In a black box service, the computational analysis is not a one-time operation. Instead, the images are continually reprocessed as the service gains new capabilities, or as it gains a better understanding of you and your collection. As the service learns, the search results should continue to improve. These services may never show you all the tags they currently store for an image since they expect to make a better set of tags at some point in the future.
An important part of black box functionality is the search capabilities inside the box. Conventional metadata is generally used in a filter operation (e.g., hide all images that don’t have the tag “Kensington, Maryland”). Black boxes can function more like Google, where misspellings, synonyms and related terms can produce results even when there is not an exact match.
You don’t own or control the data
When using a black box service the tags and other information typically resides within the service. You don’t own it. Instead, you lease access to it. This is a structural problem that is going to be hard to avoid, at least in the visible time horizon.
The best black boxes don’t just include a set of tags. They have deep semantic graphs of what a tag may mean. This is not something they can export to you, should you decide to leave the service. Likewise the data they have about you is probably not actionable, even if you could get a copy. (Your search history, what you like, where you go, etc).
And the semantic processing they do is also going to stay within the service. (Does “ship sinks” indicate a maritime disaster, or plumbing fixture retailing?)
For some people, particularly in the consumer realm, this lack of control may be fine. For many institutions, this can be a deal-breaker.
Good for language localization
Working with multiple languages is an inherent advantage of some black box tagging services. In many cases, the semantic understanding of an image is not tied to a particular language. Google knows that “car” in French is “voiture” so it can provide similar results. (Google also knows that someone searching on “voiture” is interested in a French-based search of cars, and may be more likely to want a Citroën than a Ford.)
As black box tagging services continue to improve, we’ll probably see them become particularly popular for collections that need to serve multilingual audiences.
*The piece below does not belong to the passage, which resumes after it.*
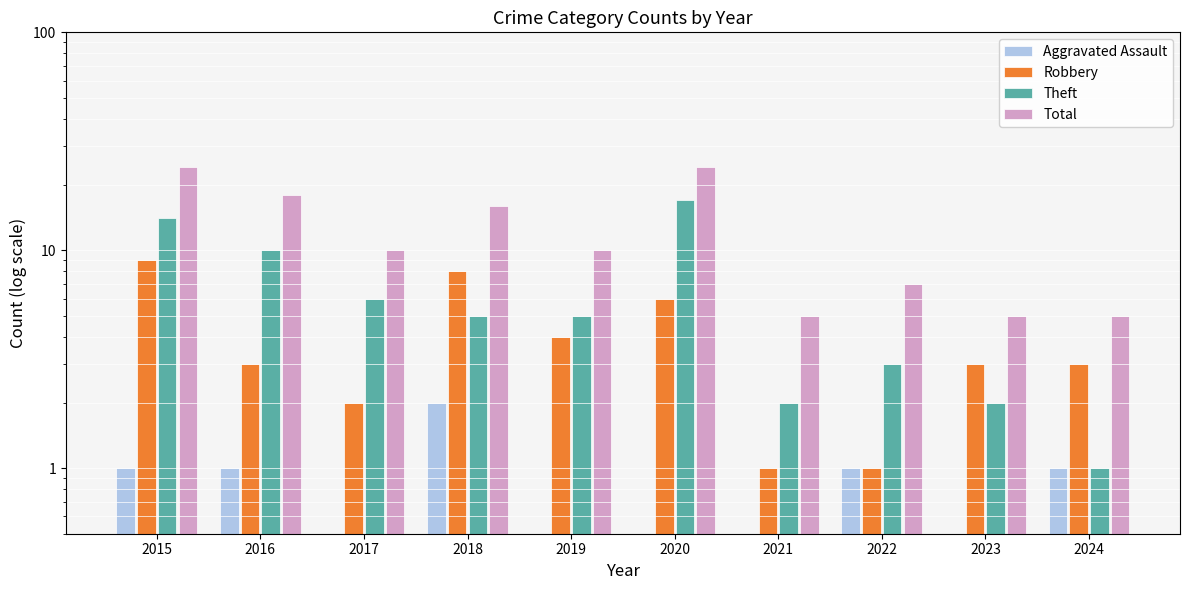

Are the bars horizontal?

No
Most black boxes ignore your tags
Most of the current efforts to build great black box tagging largely ignore any data that the user bothers to put on the photo. (The main exception seems to be person tagging, which uses your tags to help learn who individuals are). This means that they are often ignoring the most important data in favor of more trivial information.
Most of the examples I’ve seen seem to expect that, given enough horsepower, the machine will learn everything useful, and be able to replace the human. But there is often a lot of context or backstory that is unknowable to the machine. (Why was the picture taken? Why was it uploaded?)
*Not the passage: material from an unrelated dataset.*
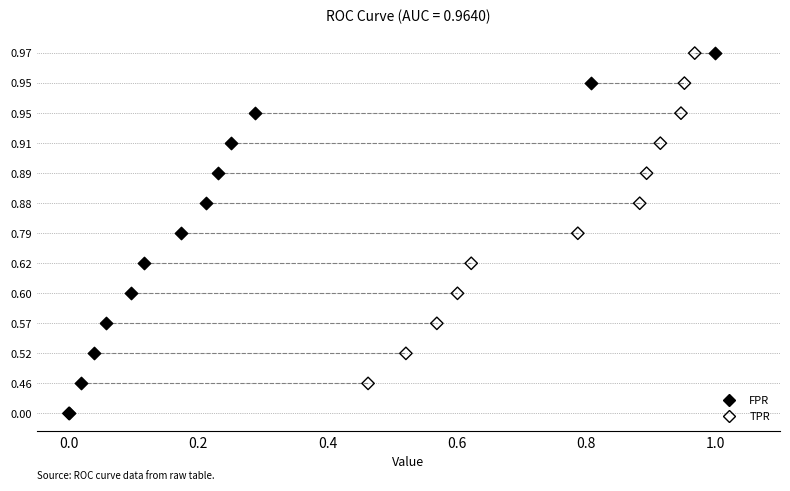

What are all the series names shown in the legend?

FPR, TPR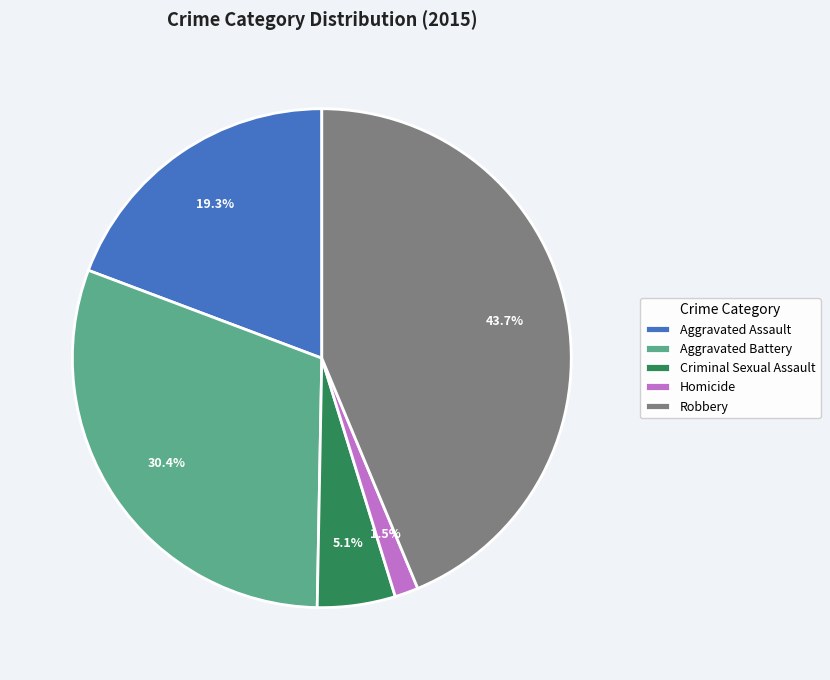

Is there a majority slice in this chart?

No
I think that the problem of integrating machine learning and human tagging/curation is being underestimated. (And, yes, that’s one of the things we are working hard on.)
Which way to go?
Eventually, we’re likely to get a really useful hybrid of static tags, black boxes, crowdsource, and human curation. But it does not really exist right now. So what is the best course of action. Here are my thoughts.
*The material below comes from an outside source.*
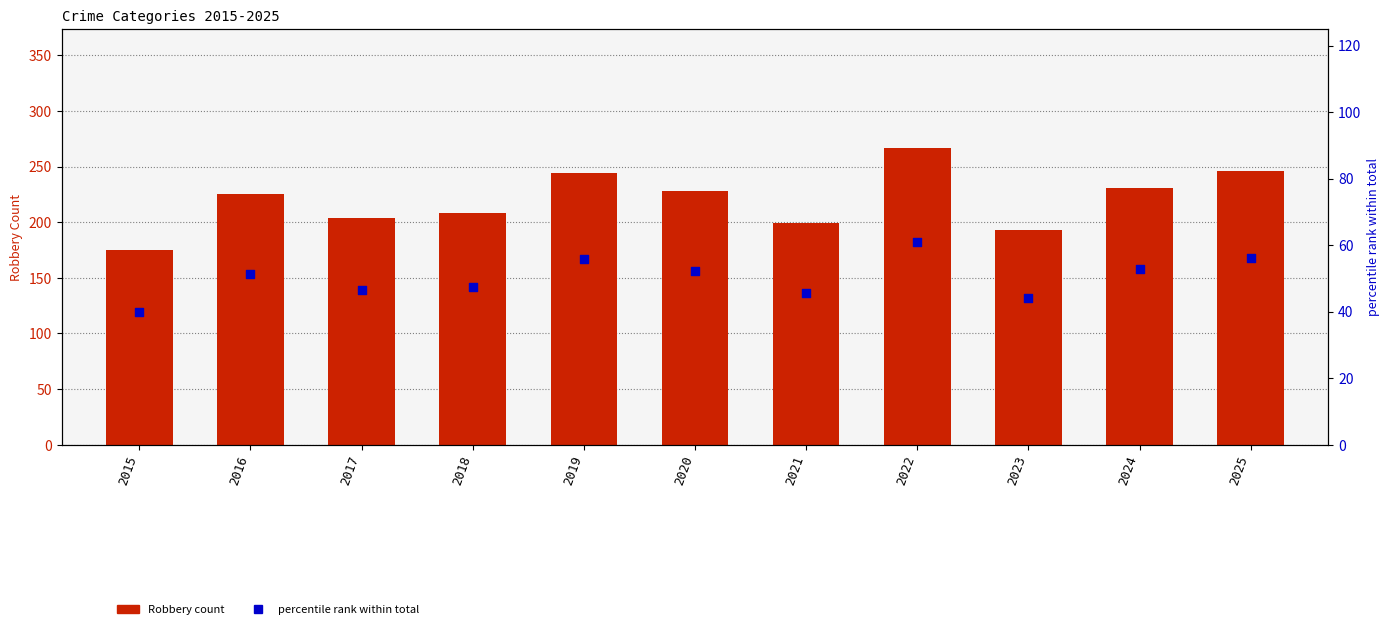

Is the value of percentile rank within total at 2024 greater than the value of Robbery count at 2022?

No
- Black boxes are great for consumers. They are less likely to make their own tags, and more likely to get a big boost from some basic machine learning optimization.
- Tagging Services are probably better for organizations. Given the early stage of computational tagging, it’s likely that services and strategy are going to evolve relatively quickly. So I don’t think it’s time to commit to any single service for the long term. That means that “owning” the tags is important. Additionally, static tagging services allow the collection manager to monitor the service, and see when new capabilities rise to the level of usefulness. Status tags also tend to integrate better with the human tagging and curation that most collections depend on.